A relatively new treatment called “Dry Needling” is now being employed by physical therapists, and it’s becoming increasingly popular with athletes.  Though some consider it to be painful and invasive, other swear by it as the miracle treatment that resolved their chronic pain issues and allowed them to keep competing at a high level after a severe muscular injury.  Studies have shown that dry needling is both safe and effective for treating myofascial injuries, many of which are chronic and debilitating for serious athletes.  

What is dry needling?

“Dry Needling” is also called “Trigger Point Needling” or “Intramuscular Manual Therapy” and with those three names, you might begin to get some idea what it’s all about.  It involves sticking a small needle, the same type used by acupuncturists, into an active and often painful trigger point.  The needle works within the muscle, thus the name “intramuscular manual therapy” and attempts to resolve the trigger point by overstimulating the nerve connection at that spot.

In the 1940’s, some of the initial investigations into treating myofascial trigger points involved identifying the points, and then treating them with an injection of some type of solution (saline, etc) to try to stimulate and disperse the trigger point and resolve the myofascial pain issue.

Later on, in the late 1970’s, further studies determined that the solution injected during the “wet needling” was not causing the relief, and that the needle alone, inserted into a trigger point, was all that was needed to stimulate the tissue to release.    

Trigger points are often located at the muscle to nerve junction, and occur when some other imbalance in the body, be it repeated stress or overuse, has caused the nerve to misfire and create a chronically tight spot that can radiate pain both locally around the area and because of the nerve connection, also has the potential to send pain to other places within the body.  

Dry needling hopes to use physical intervention to disrupt and reset that nerve signal, ideally releasing the trigger point and resolving the pain it causes.

How is dry needling different from acupuncture?
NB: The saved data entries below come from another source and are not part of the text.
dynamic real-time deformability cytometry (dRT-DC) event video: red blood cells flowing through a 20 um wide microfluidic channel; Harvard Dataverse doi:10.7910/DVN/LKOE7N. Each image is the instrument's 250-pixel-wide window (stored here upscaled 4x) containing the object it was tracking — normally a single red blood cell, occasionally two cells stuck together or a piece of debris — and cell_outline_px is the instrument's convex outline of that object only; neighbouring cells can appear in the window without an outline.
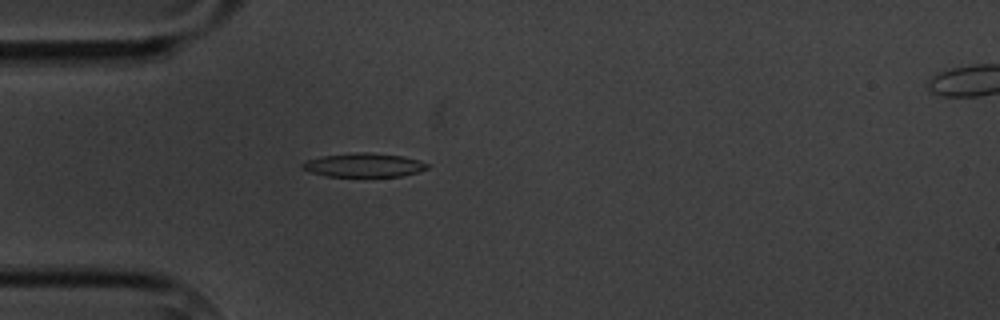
{"species": "common noctule bat (a hibernating species)", "species_latin": "Nyctalus noctula", "temperature_condition": "cold", "stored_images_in_passage": 6, "segment_of_instrument_passage": [1, 2], "camera_frame_rate_fps": 3000, "um_per_image_px": 0.085, "animal": {"sex": "male", "body_mass_g": 20.1, "forearm_length_mm": 53.5}, "frame": {"image": 1, "passage_image": 5, "time_ms": 4.667, "image_size_px": [1000, 320], "cell_outline_px": [[428, 168], [420, 172], [400, 176], [328, 176], [312, 172], [304, 168], [300, 164], [304, 160], [320, 156], [356, 152], [372, 152], [404, 156], [420, 160], [428, 164]], "centroid_in_image_um": [30.95, 14.01], "position_along_channel_um": 54.0, "area_um2": 17.46}}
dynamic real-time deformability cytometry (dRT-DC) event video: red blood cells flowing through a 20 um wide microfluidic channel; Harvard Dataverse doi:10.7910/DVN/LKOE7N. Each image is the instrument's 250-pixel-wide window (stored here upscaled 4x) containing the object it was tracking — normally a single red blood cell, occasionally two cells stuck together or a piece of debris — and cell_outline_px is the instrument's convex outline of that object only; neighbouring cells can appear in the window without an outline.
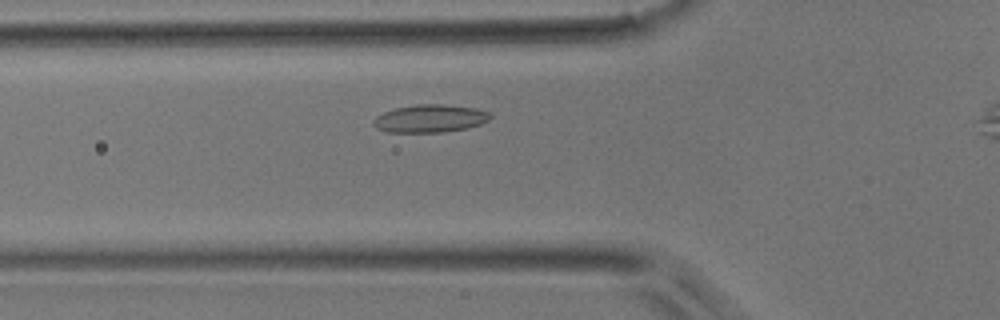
{"species": "common noctule bat (a hibernating species)", "species_latin": "Nyctalus noctula", "temperature_condition": "room temperature", "stored_images_in_passage": 35, "camera_frame_rate_fps": 3000, "um_per_image_px": 0.085, "animal": {"sex": "male", "body_mass_g": 17.9}, "frame": {"image": 1, "passage_image": 8, "time_ms": 2.333, "image_size_px": [1000, 320], "cell_outline_px": [[492, 116], [488, 120], [480, 124], [468, 128], [440, 132], [388, 132], [376, 128], [372, 124], [372, 120], [376, 116], [384, 112], [396, 108], [416, 104], [444, 104], [476, 108], [488, 112]], "centroid_in_image_um": [36.53, 10.07], "position_along_channel_um": 89.3, "area_um2": 18.96}}
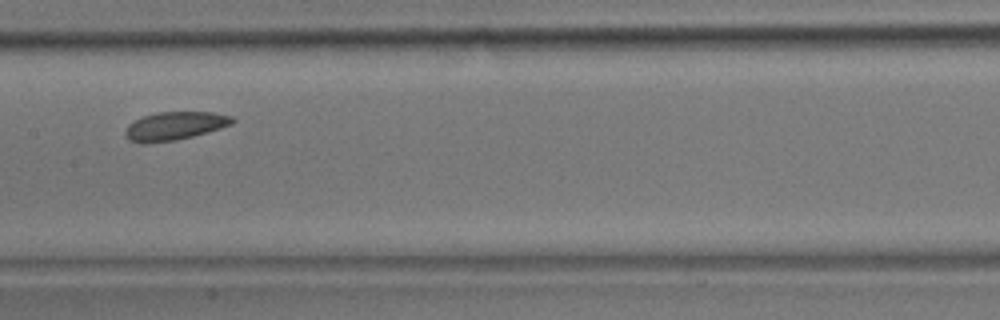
{"frame": {"image": 2, "passage_image": 16, "time_ms": 5.0, "image_size_px": [1000, 320], "cell_outline_px": [[236, 120], [232, 124], [208, 132], [176, 140], [140, 144], [128, 140], [124, 132], [128, 124], [144, 116], [156, 112], [212, 112], [232, 116]], "centroid_in_image_um": [14.84, 10.71], "position_along_channel_um": 192.6, "area_um2": 17.69}}
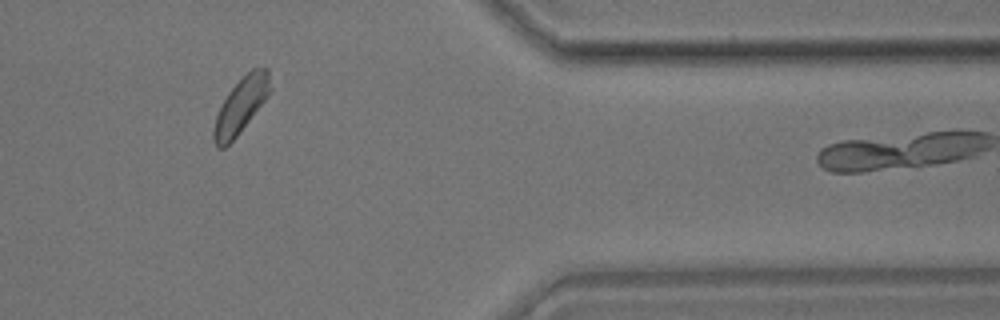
{"frame": {"image": 3, "passage_image": 33, "time_ms": 10.667, "image_size_px": [1000, 320], "cell_outline_px": [[272, 88], [268, 96], [236, 136], [224, 148], [216, 148], [212, 140], [212, 132], [216, 116], [228, 92], [252, 68], [268, 68]], "centroid_in_image_um": [20.47, 8.98], "position_along_channel_um": 390.9, "area_um2": 17.92}}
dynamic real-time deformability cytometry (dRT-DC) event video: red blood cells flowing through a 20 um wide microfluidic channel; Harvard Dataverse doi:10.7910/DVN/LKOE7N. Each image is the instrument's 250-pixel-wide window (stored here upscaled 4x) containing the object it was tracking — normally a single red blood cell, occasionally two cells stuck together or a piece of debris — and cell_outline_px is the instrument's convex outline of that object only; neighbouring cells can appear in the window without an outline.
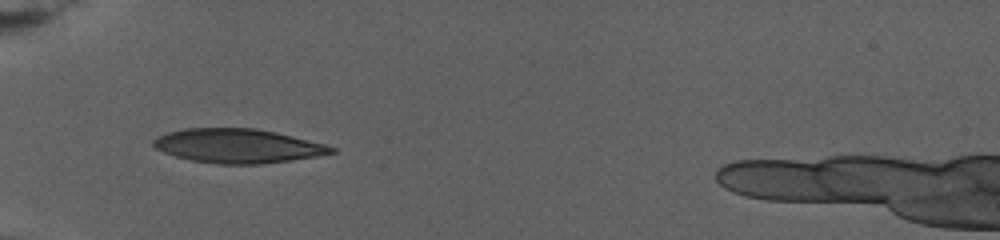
{"species": "human", "species_latin": "Homo sapiens", "temperature_condition": "warm", "stored_images_in_passage": 52, "camera_frame_rate_fps": 3000, "um_per_image_px": 0.085, "donor": {"sex": "female"}, "frame": {"image": 1, "passage_image": 1, "time_ms": 0.0, "image_size_px": [1000, 240], "cell_outline_px": [[336, 152], [316, 156], [292, 160], [260, 164], [216, 164], [192, 160], [176, 156], [164, 152], [156, 148], [152, 144], [152, 140], [156, 136], [168, 132], [184, 128], [256, 128], [276, 132], [324, 144], [336, 148]], "centroid_in_image_um": [20.18, 12.4], "position_along_channel_um": 64.8, "area_um2": 35.32}}
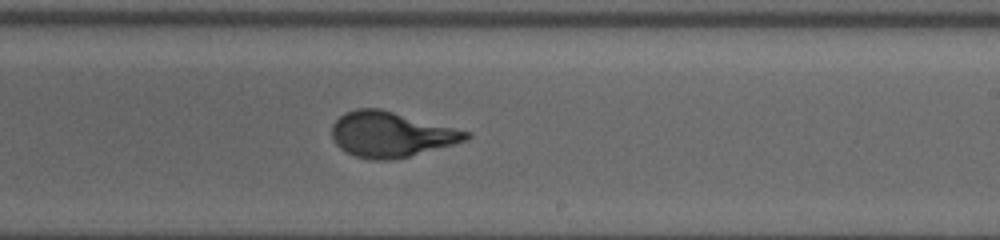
{"frame": {"image": 2, "passage_image": 23, "time_ms": 7.333, "image_size_px": [1000, 240], "cell_outline_px": [[472, 136], [468, 140], [408, 156], [392, 160], [372, 160], [356, 156], [340, 148], [336, 144], [332, 136], [332, 124], [344, 112], [356, 108], [380, 108], [472, 132]], "centroid_in_image_um": [33.24, 11.41], "position_along_channel_um": 255.8, "area_um2": 35.37}}
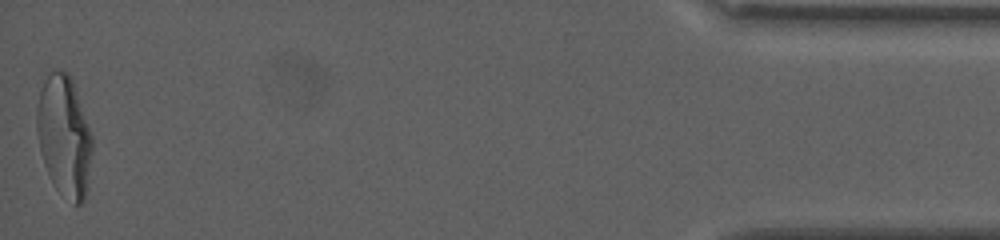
{"frame": {"image": 3, "passage_image": 51, "time_ms": 16.667, "image_size_px": [1000, 240], "cell_outline_px": [[92, 152], [84, 200], [80, 204], [72, 204], [56, 188], [44, 164], [40, 152], [36, 128], [36, 108], [40, 92], [44, 80], [56, 68], [68, 72], [72, 76], [92, 136]], "centroid_in_image_um": [5.45, 11.52], "position_along_channel_um": 429.8, "area_um2": 39.02}, "authors_computed_cell_mechanics": {"area_um2": 35.4314, "velocity_mm_per_s": 2.7041, "shape_relaxation_time_tau1_ms": 5.6337, "shape_relaxation_time_tau2_ms": null, "deformation_change_tau1": 0.2561, "deformation_change_tau2": null}}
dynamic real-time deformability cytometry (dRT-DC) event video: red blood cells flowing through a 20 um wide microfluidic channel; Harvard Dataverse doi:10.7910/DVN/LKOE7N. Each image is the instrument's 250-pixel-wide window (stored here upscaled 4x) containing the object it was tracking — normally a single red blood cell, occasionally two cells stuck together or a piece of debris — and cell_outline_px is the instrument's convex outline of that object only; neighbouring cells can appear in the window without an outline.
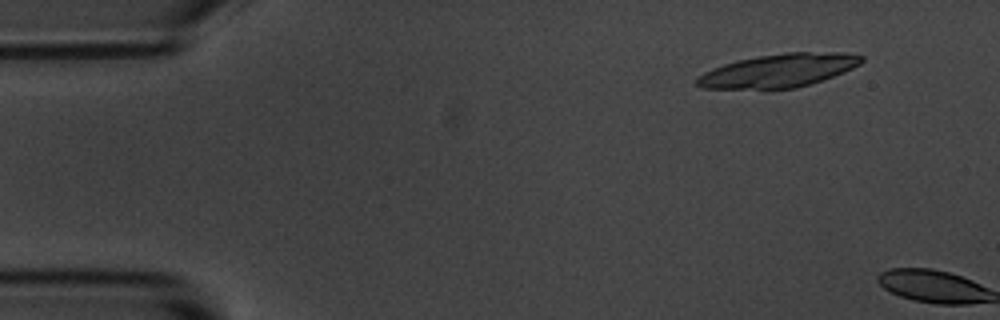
{"species": "common noctule bat (a hibernating species)", "species_latin": "Nyctalus noctula", "temperature_condition": "room temperature", "stored_images_in_passage": 3, "camera_frame_rate_fps": 3000, "um_per_image_px": 0.085, "animal": {"sex": "male", "body_mass_g": 20.1, "forearm_length_mm": 53.5}, "frame": {"image": 1, "passage_image": 2, "time_ms": 1.0, "image_size_px": [1000, 320], "cell_outline_px": [[864, 60], [860, 64], [844, 72], [796, 88], [700, 88], [696, 84], [696, 80], [704, 72], [712, 68], [724, 64], [740, 60], [760, 56], [788, 52], [840, 52], [864, 56]], "centroid_in_image_um": [66.21, 5.99], "position_along_channel_um": 18.8, "area_um2": 31.39}}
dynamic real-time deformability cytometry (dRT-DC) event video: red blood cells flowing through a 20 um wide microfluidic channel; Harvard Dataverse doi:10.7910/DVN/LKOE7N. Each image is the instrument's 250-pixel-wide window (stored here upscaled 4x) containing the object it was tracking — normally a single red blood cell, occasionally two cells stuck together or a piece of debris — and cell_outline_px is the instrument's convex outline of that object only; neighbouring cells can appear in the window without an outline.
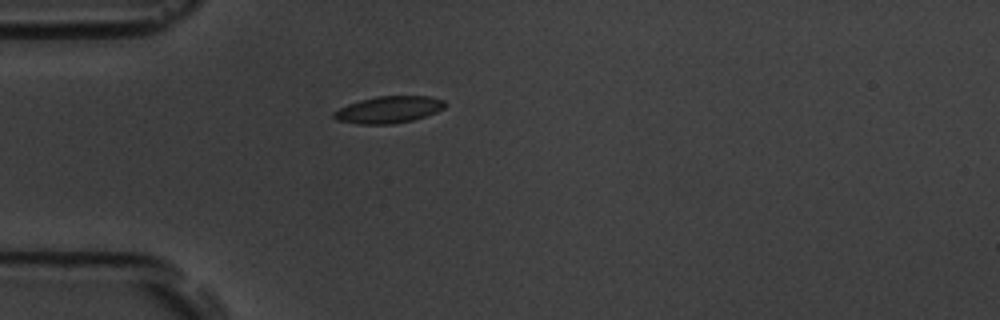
{"species": "common noctule bat (a hibernating species)", "species_latin": "Nyctalus noctula", "temperature_condition": "room temperature", "stored_images_in_passage": 4, "camera_frame_rate_fps": 3000, "um_per_image_px": 0.085, "animal": {"sex": "male", "body_mass_g": 19.5, "forearm_length_mm": 54.6}, "frame": {"image": 1, "passage_image": 2, "time_ms": 0.333, "image_size_px": [1000, 320], "cell_outline_px": [[448, 104], [444, 108], [436, 112], [412, 120], [392, 124], [360, 124], [336, 120], [332, 116], [332, 112], [348, 104], [360, 100], [376, 96], [428, 96], [444, 100]], "centroid_in_image_um": [33.03, 9.31], "position_along_channel_um": 52.0, "area_um2": 17.4}}
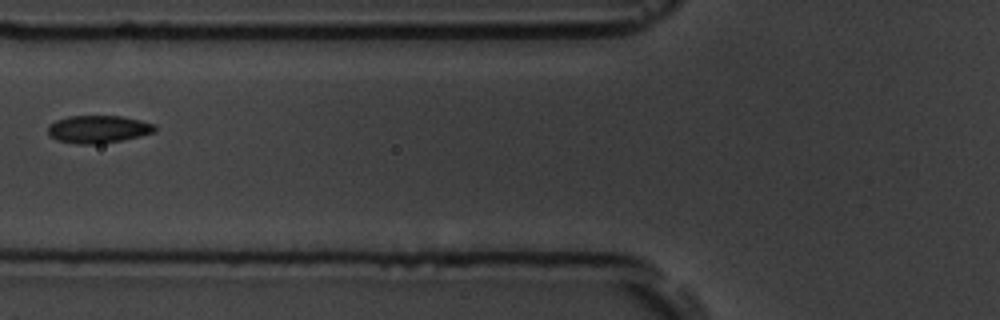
{"frame": {"image": 2, "passage_image": 4, "time_ms": 1.0, "image_size_px": [1000, 320], "cell_outline_px": [[156, 132], [140, 136], [120, 140], [96, 144], [76, 144], [56, 140], [48, 132], [48, 124], [56, 120], [68, 116], [120, 116], [140, 120], [156, 124]], "centroid_in_image_um": [8.35, 10.98], "position_along_channel_um": 117.4, "area_um2": 17.22}}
Dry needling and acupuncture both involve the same type of small needle, but acupuncture relies on an eastern theory of medicine, where disease originates from stagnation or excess of energy (Chi), while dry needling is based in western medicine that sees disease and dysfunction as more of a physical phenomena.  That said, a study comparing traditional acupuncture points to myofascial trigger points found that both their location and the area they affect with referred pain or dysfunction lined up 71% of the time.  That implies that much of the time, the same issue treated with an acupuncture session or dry needling session might have a similar treatment and outcome, regardless of the theory behind each of the treatments.      

Who can preform a dry needling treatment?

Dry needling in most states can only be preformed by a specially trained physical therapist, or doctor of physical therapy.  Other types of manual therapists that also work with trigger points, such as massage therapists, are legally prohibited from treating with dry needling because the treatment is intramuscular, and involves penetration below the skin level.  It become a bit murky in states where acupuncture is not thoroughly regulated, as often the distinction between acupuncture and try needling is in theory and intent, rather than practice.

What should I expect in a session?

Initially, a physical therapist will talk with you to discuss your issues and treatment goals.  They’ll then create a treatment plan, and with your consent and attempting to work within your comfort level, they’ll begin treating trigger points directly with needles, placed and left within the point for a period of time.

Depending on your treatment plan, the session may be mild and only slightly uncomfortable, or it may be excruciating for a short period of time while the nerves are stimulated toward release.  Regardless, it’s important to communicate with your therapist to work within your comfort level, because reflexive tightening of muscles to try to “grin and bear it” might actually cause more dysfunction than the treatment solves.  

After a dry needling session, you may be sore or bruised around the areas of treatment, potentially for several days.  Be sure to adjust your activity plan to accommodate until you’re back to normal.

Is it effective?

In short, yes. Myofascial trigger point related pain issues account for somewhere between 30 and 85% of chronic pain, depending on the study reviewed, meaning that a safe and effective way to treat them is in high demand.  Peer reviewed scientific papers have found that dry needling is “minimally invasive, cheap, easy to learn and carries low risk [and] its effectiveness has been confirmed in numerous studies and 2 comprehensive systematic reviews.”